* Data provided
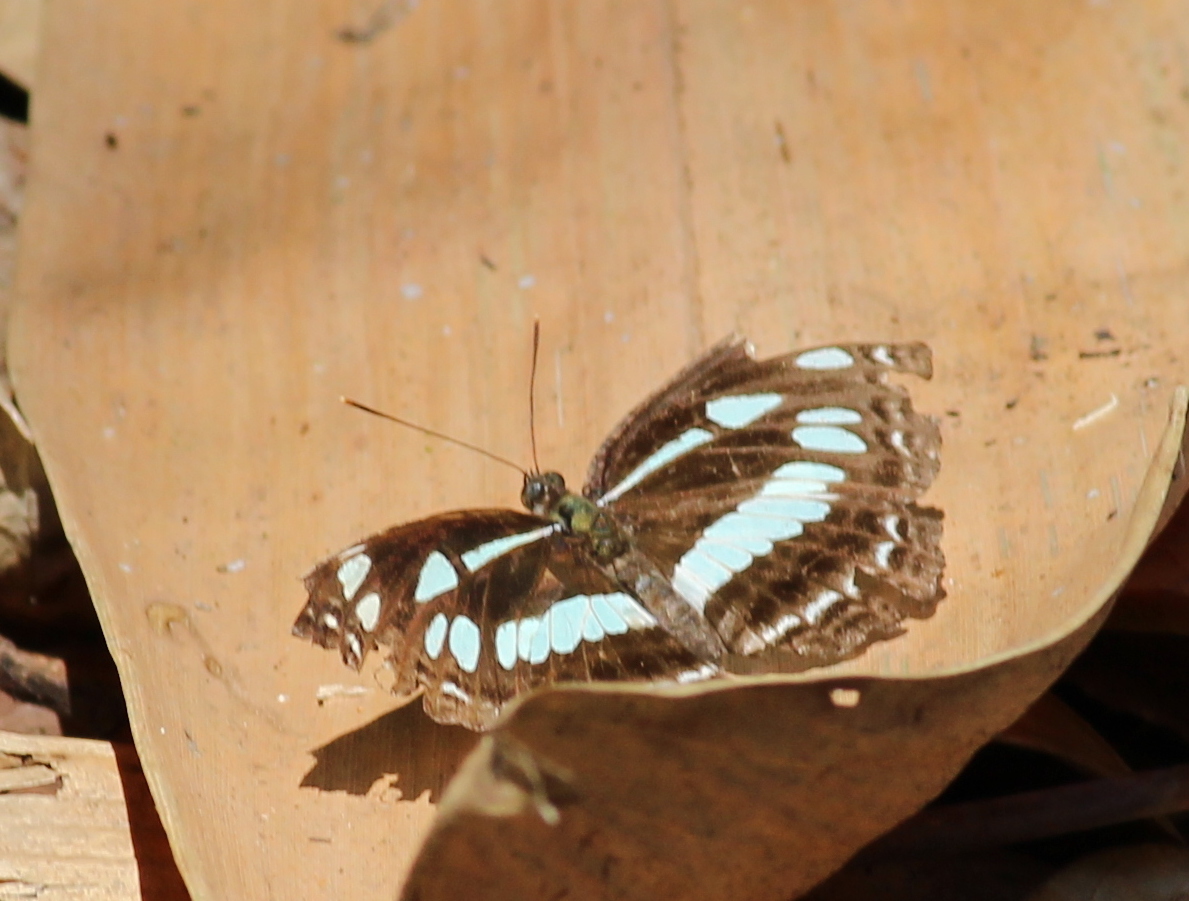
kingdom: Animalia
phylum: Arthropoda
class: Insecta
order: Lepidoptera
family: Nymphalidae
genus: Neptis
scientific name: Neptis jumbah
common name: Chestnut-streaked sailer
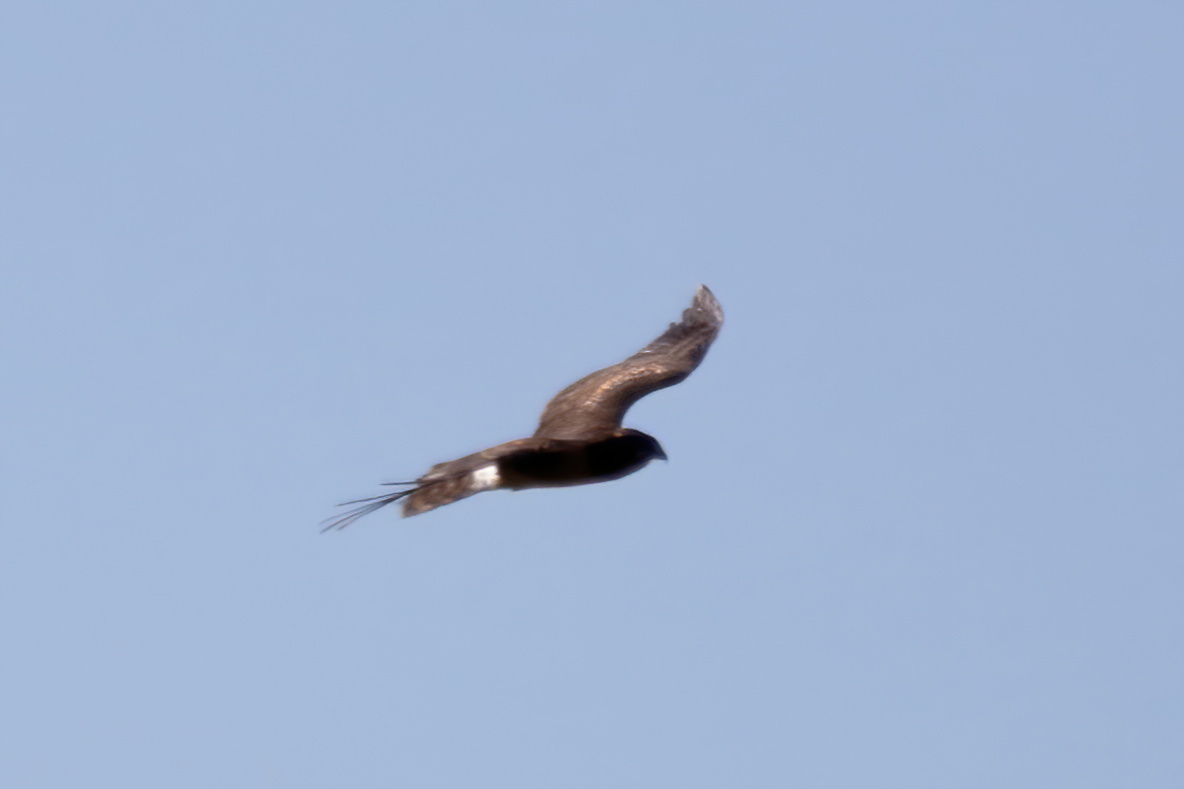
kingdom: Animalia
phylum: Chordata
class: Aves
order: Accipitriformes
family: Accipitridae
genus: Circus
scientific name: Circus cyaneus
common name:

* Task requirements
Copy every line of the rows above word for word, leaving out the pictures.

* Task output
kingdom: Animalia
phylum: Arthropoda
class: Insecta
order: Lepidoptera
family: Nymphalidae
genus: Neptis
scientific name: Neptis jumbah
common name: Chestnut-streaked sailer
kingdom: Animalia
phylum: Chordata
class: Aves
order: Accipitriformes
family: Accipitridae
genus: Circus
scientific name: Circus cyaneus
common name:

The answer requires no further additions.